Procter and Gamble is calling on white people to “use their power” and stand up against racism in an ad running in the US in support of the Black Lives Matter (BLM) movement.
The ad, created by Grey and Cartwright, shows close ups of both black and white skin, and asks how black Americans are to respond “when we are shown over and over and over that our lives do not matter?”. It then points out that “being white in America is not needing to state your life matters. And when your life matters, you have power.”
It then ends with a call to arms noting that now is the “time to take action”. It urges white people to “read, listen, donate, plan, march, vote, speak out step in, step up” and ends with a web address for a resource guide on race.
P&G’s chief communications officer, Damon Jones, notes that the ad is both an invitation and a challenge to white people to do more when it comes to anti-racism.
He explains: “In my lifetime, never have we needed individuals and companies to step up more than in this moment – not with thoughts and prayers but with deliberate, sustained action. We hope to inspire the silent majority to not only serve as allies but as advocates and activists in the fight for equality. And we’re committed to helping them along that journey.”

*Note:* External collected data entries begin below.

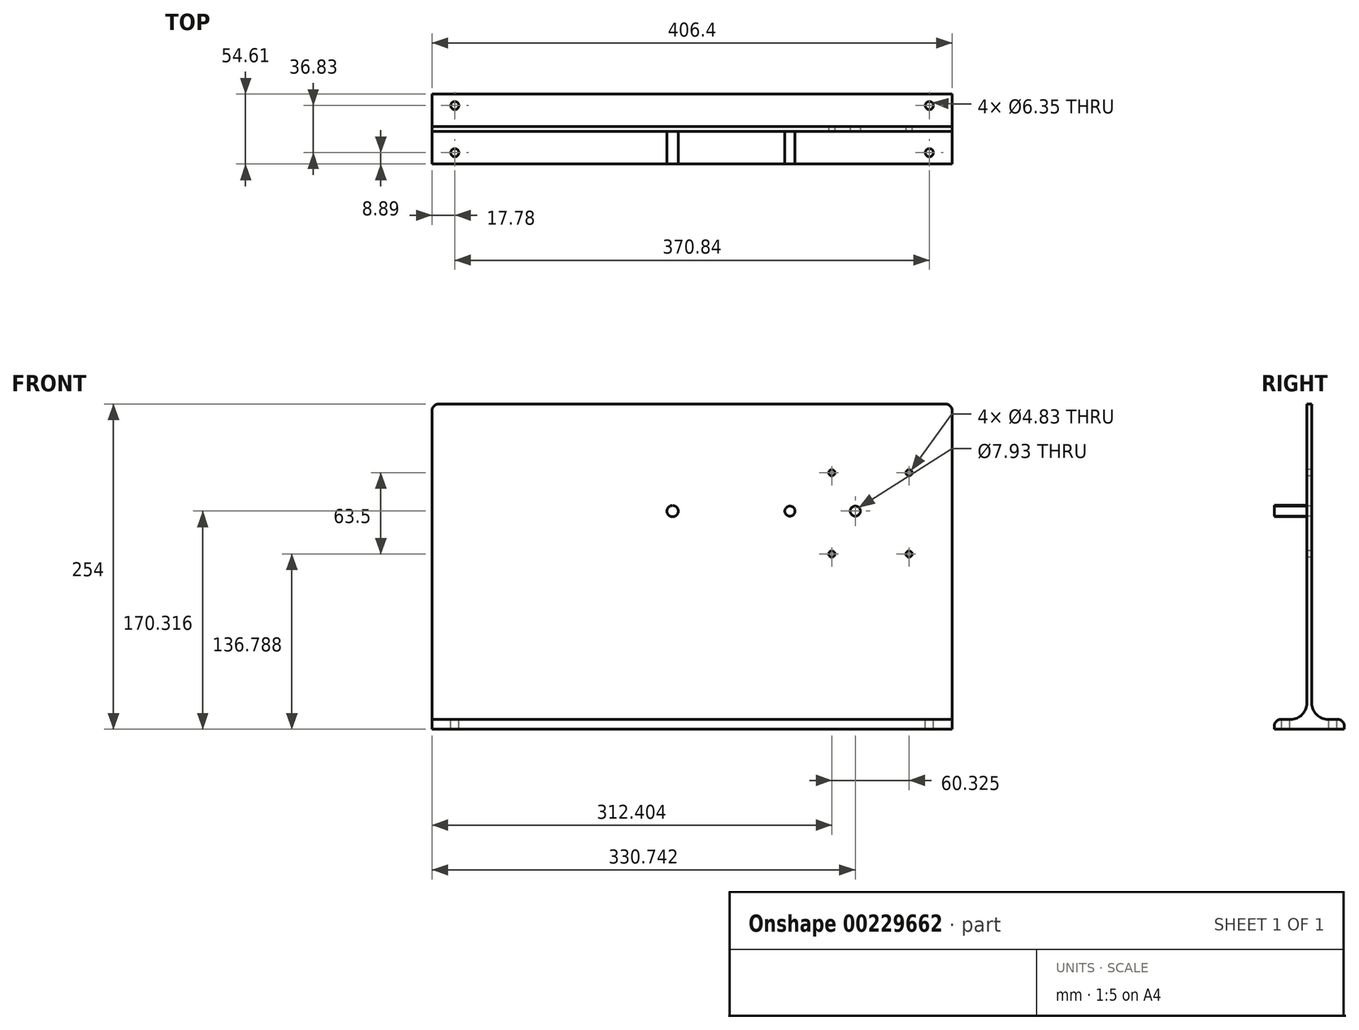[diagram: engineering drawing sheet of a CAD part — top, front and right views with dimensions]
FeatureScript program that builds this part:
annotation { "Feature Type Name" : "Feature", "Feature Type Description" : "" }
export const myFeature = defineFeature(function(context is Context, id is Id, definition is map)
    precondition{}
    {
        {
            var Q0;
            Q0=qCreatedBy(makeId("Front.planeOp"),FACE);
            var sketch = newSketch(context, id + "F0", { "sketchPlane" : qUnion([Q0])});
            skLineSegment(sketch, "E0.bottom", {"start": v(0, 0) * mm, "end": v(406.4, 0) * mm});
            skLineSegment(sketch, "E0.top", {"start": v(0, 254) * mm, "end": v(406.4, 254) * mm});
            skLineSegment(sketch, "E0.left", {"start": v(0, 0) * mm, "end": v(0, 254) * mm});
            skLineSegment(sketch, "E0.right", {"start": v(406.4, 0) * mm, "end": v(406.4, 254) * mm});
            skSolve(sketch);
        }
        {
            var Q0;
            Q0 = qSketchRegion(id + "F0", true);
            extrude(context, id + "F1", {"entities" : qUnion([Q0]), "depth" : 3.8 * mm});
        }
        {
            var Q0;
            Q0=makeQuery(id+"F1.opExtrude","SWEPT_FACE",FACE,{"disambiguationData":[OSD([sQuery(id+"F0.wireOp",EDGE,"E0.bottom")])]});
            var sketch = newSketch(context, id + "F2", { "sketchPlane" : qUnion([Q0])});
            skLineSegment(sketch, "E1.bottom", {"start": v(0, -25.4) * mm, "end": v(406.4, -25.4) * mm});
            skLineSegment(sketch, "E1.top", {"start": v(0, 29.21) * mm, "end": v(406.4, 29.21) * mm});
            skLineSegment(sketch, "E1.left", {"start": v(0, -25.4) * mm, "end": v(0, 29.21) * mm});
            skLineSegment(sketch, "E1.right", {"start": v(406.4, -25.4) * mm, "end": v(406.4, 29.21) * mm});
            skSolve(sketch);
        }
        {
            var Q0;
            Q0 = qSketchRegion(id + "F2", true);
            extrude(context, id + "F3", {"entities" : qUnion([Q0]), "operationType" : NewBodyOperationType.ADD, "oppositeDirection" : true, "depth" : 7.62 * mm});
        }
        {
            var Q0;
            Q0=makeQuery(id+"F3.boolean.opBoolean","INTERSECT",EDGE,{"derivedFrom":[makeQuery(id+"F1.opExtrude","CAP_FACE",FACE,{"disambiguationData":[OSD([sQuery(id+"F0.wireOp",EDGE,"E0.bottom"),sQuery(id+"F0.wireOp",EDGE,"E0.top"),sQuery(id+"F0.wireOp",EDGE,"E0.left"),sQuery(id+"F0.wireOp",EDGE,"E0.right")])],"isStart":true}),makeQuery(id+"F3.opExtrude","CAP_FACE",FACE,{"disambiguationData":[OSD([sQuery(id+"F2.wireOp",EDGE,"E1.bottom"),sQuery(id+"F2.wireOp",EDGE,"E1.top"),sQuery(id+"F2.wireOp",EDGE,"E1.left"),sQuery(id+"F2.wireOp",EDGE,"E1.right")])],"isStart":false})]});
            var Q1;
            Q1=makeQuery(id+"F3.boolean.opBoolean","INTERSECT",EDGE,{"derivedFrom":[makeQuery(id+"F1.opExtrude","CAP_FACE",FACE,{"disambiguationData":[OSD([sQuery(id+"F0.wireOp",EDGE,"E0.bottom"),sQuery(id+"F0.wireOp",EDGE,"E0.top"),sQuery(id+"F0.wireOp",EDGE,"E0.left"),sQuery(id+"F0.wireOp",EDGE,"E0.right")])],"isStart":false}),makeQuery(id+"F3.opExtrude","CAP_FACE",FACE,{"disambiguationData":[OSD([sQuery(id+"F2.wireOp",EDGE,"E1.bottom"),sQuery(id+"F2.wireOp",EDGE,"E1.top"),sQuery(id+"F2.wireOp",EDGE,"E1.left"),sQuery(id+"F2.wireOp",EDGE,"E1.right")])],"isStart":false})]});
            fillet(context, id + "F4", {"entities" : qUnion([Q0, Q1]), "radius" : 12.7 * mm, "tangentPropagation" : true, "allowEdgeOverflow" : false});
        }
        {
            var Q0;
            Q0=makeQuery(id+"F3.opExtrude","CAP_EDGE",EDGE,{"disambiguationData":[OSD([sQuery(id+"F2.wireOp",EDGE,"E1.top")])],"isStart":false});
            var Q1;
            Q1=makeQuery(id+"F3.opExtrude","CAP_EDGE",EDGE,{"disambiguationData":[OSD([sQuery(id+"F2.wireOp",EDGE,"E1.bottom")])],"isStart":false});
            var Q2;
            Q2=makeQuery(id+"F1.opExtrude","SWEPT_EDGE",EDGE,{"disambiguationData":[OSD([sQuery(id+"F0.wireOp",EDGE,"E0.top"),sQuery(id+"F0.wireOp",EDGE,"E0.right")])]});
            var Q3;
            Q3=makeQuery(id+"F1.opExtrude","SWEPT_EDGE",EDGE,{"disambiguationData":[OSD([sQuery(id+"F0.wireOp",EDGE,"E0.top"),sQuery(id+"F0.wireOp",EDGE,"E0.left")])]});
            fillet(context, id + "F5", {"entities" : qUnion([Q0, Q1, Q2, Q3]), "radius" : 5.08 * mm, "tangentPropagation" : true, "allowEdgeOverflow" : false});
        }
        {
            var Q0;
            Q0=makeQuery(id+"F1.opExtrude","CAP_FACE",FACE,{"disambiguationData":[OSD([sQuery(id+"F0.wireOp",EDGE,"E0.bottom"),sQuery(id+"F0.wireOp",EDGE,"E0.top"),sQuery(id+"F0.wireOp",EDGE,"E0.left"),sQuery(id+"F0.wireOp",EDGE,"E0.right")])],"isStart":false});
            var sketch = newSketch(context, id + "F6", { "sketchPlane" : qUnion([Q0])});
            skCircle(sketch, "E2", {"center": v(312.4, 200.29) * mm, "radius": 2.41 * mm});
            skCircle(sketch, "E3", {"center": v(372.73, 200.29) * mm, "radius": 2.41 * mm});
            skCircle(sketch, "E4", {"center": v(312.4, 136.79) * mm, "radius": 2.41 * mm});
            skCircle(sketch, "E5", {"center": v(372.73, 136.79) * mm, "radius": 2.41 * mm});
            skCircle(sketch, "E6", {"center": v(330.74, 170.32) * mm, "radius": 3.97 * mm});
            skLineSegment(sketch, "E7", {"start": v(312.4, 223.39) * mm, "end": v(312.4, 129.56) * mm, "construction": true});
            skLineSegment(sketch, "E8", {"start": v(312.4, 200.29) * mm, "end": v(398.76, 200.29) * mm, "construction": true});
            skSolve(sketch);
        }
        {
            var Q0;
            Q0 = qSketchRegion(id + "F6", true);
            extrude(context, id + "F7", {"entities" : qUnion([Q0]), "operationType" : NewBodyOperationType.REMOVE, "endBound" : BoundingType.THROUGH_ALL, "oppositeDirection" : true, "depth" : 25.4 * mm});
        }
        {
            var Q0;
            Q0=makeQuery(id+"F1.opExtrude","CAP_FACE",FACE,{"disambiguationData":[OSD([sQuery(id+"F0.wireOp",EDGE,"E0.bottom"),sQuery(id+"F0.wireOp",EDGE,"E0.top"),sQuery(id+"F0.wireOp",EDGE,"E0.left"),sQuery(id+"F0.wireOp",EDGE,"E0.right")])],"isStart":false});
            var sketch = newSketch(context, id + "F8", { "sketchPlane" : qUnion([Q0])});
            skCircle(sketch, "E9", {"center": v(279.65, 170.32) * mm, "radius": 3.96 * mm});
            skSolve(sketch);
        }
        {
            var Q0;
            Q0 = qSketchRegion(id + "F8", true);
            extrude(context, id + "F9", {"entities" : qUnion([Q0]), "operationType" : NewBodyOperationType.ADD, "depth" : 25.4 * mm});
        }
        {
            var Q0;
            Q0=makeQuery(id+"F1.opExtrude","CAP_FACE",FACE,{"disambiguationData":[OSD([sQuery(id+"F0.wireOp",EDGE,"E0.bottom"),sQuery(id+"F0.wireOp",EDGE,"E0.top"),sQuery(id+"F0.wireOp",EDGE,"E0.left"),sQuery(id+"F0.wireOp",EDGE,"E0.right")])],"isStart":false});
            var sketch = newSketch(context, id + "F10", { "sketchPlane" : qUnion([Q0])});
            skCircle(sketch, "E10", {"center": v(187.96, 170.32) * mm, "radius": 4.45 * mm});
            skSolve(sketch);
        }
        {
            var Q0;
            Q0 = qSketchRegion(id + "F10", true);
            extrude(context, id + "F11", {"entities" : qUnion([Q0]), "operationType" : NewBodyOperationType.ADD, "depth" : 25.4 * mm});
        }
        {
            var Q0;
            {var subQ1=sQuery(id+"F2.wireOp",EDGE,"E1.bottom");var subQ3=sQuery(id+"F2.wireOp",EDGE,"E1.right");var subQ4=sQuery(id+"F2.wireOp",EDGE,"E1.left");Q0=makeQuery(id+"F3.boolean.opBoolean","SPLIT",FACE,{"disambiguationData":[TD([makeQuery(id+"F3.opExtrude","SWEPT_FACE",FACE,{"disambiguationData":[OSD([subQ1])]})])],"derivedFrom":makeQuery(id+"F3.opExtrude","CAP_FACE",FACE,{"disambiguationData":[OSD([subQ1,sQuery(id+"F2.wireOp",EDGE,"E1.top"),subQ4,subQ3])],"isStart":false})});}
            var sketch = newSketch(context, id + "F12", { "sketchPlane" : qUnion([Q0])});
            skPoint(sketch, "E11", {"position": v(17.78, 16.51) * mm});
            skPoint(sketch, "E11.positionSnap0", {"position": v(0, 16.51) * mm});
            skPoint(sketch, "E12", {"position": v(388.62, 16.51) * mm});
            skPoint(sketch, "E13", {"position": v(388.62, -20.32) * mm});
            skPoint(sketch, "E13.positionSnap0", {"position": v(406.4, -20.32) * mm});
            skPoint(sketch, "E14", {"position": v(17.78, -20.32) * mm});
            skSolve(sketch);
        }
        {
            var Q0;
            Q0=sQuery(id+"F12.wireOp",VERTEX,"E12");
            var Q1;
            Q1=sQuery(id+"F12.wireOp",VERTEX,"E13");
            var Q2;
            Q2=sQuery(id+"F12.wireOp",VERTEX,"E11");
            var Q3;
            Q3=sQuery(id+"F12.wireOp",VERTEX,"E14");
            var Q4;
            Q4=makeQuery(id+"F1.opExtrude","SWEPT_BODY",BODY,{"disambiguationData":[OSD([sQuery(id+"F0.wireOp",EDGE,"E0.bottom"),sQuery(id+"F0.wireOp",EDGE,"E0.top"),sQuery(id+"F0.wireOp",EDGE,"E0.left"),sQuery(id+"F0.wireOp",EDGE,"E0.right")])]});
            hole(context, id + "F13", {"style" : HoleStyle.SIMPLE, "endStyle" : HoleEndStyle.THROUGH, "holeDiameter" : 6.35 * mm, "locations" : qUnion([Q0, Q1, Q2, Q3]), "scope" : qUnion([Q4]), "isTappedThrough" : true});
        }
    });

This is not the first time company has spoken about race. In 2017, it released ‘The Talk’, a video that showed Black parents explaining the harsh realities of what it is like to live in the US as a black American. This includes a moving scene where a mother explains what to do “when you get pulled over” by the police.
It also released a film call ‘The Look’, about bias in the US. Both are being re-aired more broadly in the hope they inspire important conversations. P&G has also promised to donate an initial $5m to equality causes.
Brands have been coming out in support of BLM as the movement has found a new voice following the death of George Floyd, a black man, at the hands of the police.
Brands from Yorkshire Tea to Louis Vitton have shown their support, while L’Oreal has apologised to and rehired former brand ambassador Munroe Bergdorf, who it fired in 2017 for speaking out about white supremacy.
However, many are calling on brands to do more than show their support and instead focus on real change by addressing unequal representation in their own staff and systemic racism. Adidas, for example, has now promised that 30% of new position will be filled by black or Latinx people and is donating $20m to organisations that support black communities.
“We have had to look inward to ourselves as individuals and our organisation and reflect on systems that disadvantage and silence black individuals and communities,” says CEO Kasper Rorsted. “While we have talked about the importance of inclusion, we must do more to create an environment in which all of our employees feel safe, heard and have equal opportunity to advance their careers.”
Nike has similarly promised to donate $40m and work to attract a more diverse workforce.
“We must educate ourselves more deeply on the issues faced by Black communities and understand the enormous suffering and senseless tragedy racial bigotry creates,” says CEO John Donahoe.
“The Nike family can always do more but will never stop striving to role model how a diverse company acts. We will continue our focus on being more representative of our consumers while doing our part in the communities we serve.”
In the UK, meanwhile, Channel 4 has published an anti-racism commitment in which it aims to reach the target of 20% of Channel 4 staff and 20% of the top 100 paid staff will be BAME by 2023. Currently those figures are at 17% and 14%.
Channel 4 CEO Alex Mahon says: “As is clear from the testimonies of our black and minority ethnic colleagues in the industry we are not doing enough and there is not enough progress. Therefore, I want to clearly set out today that Channel 4 is an organisation committed to anti-racism and we want to go further in driving positive change within our own organisation and in the creative industries.”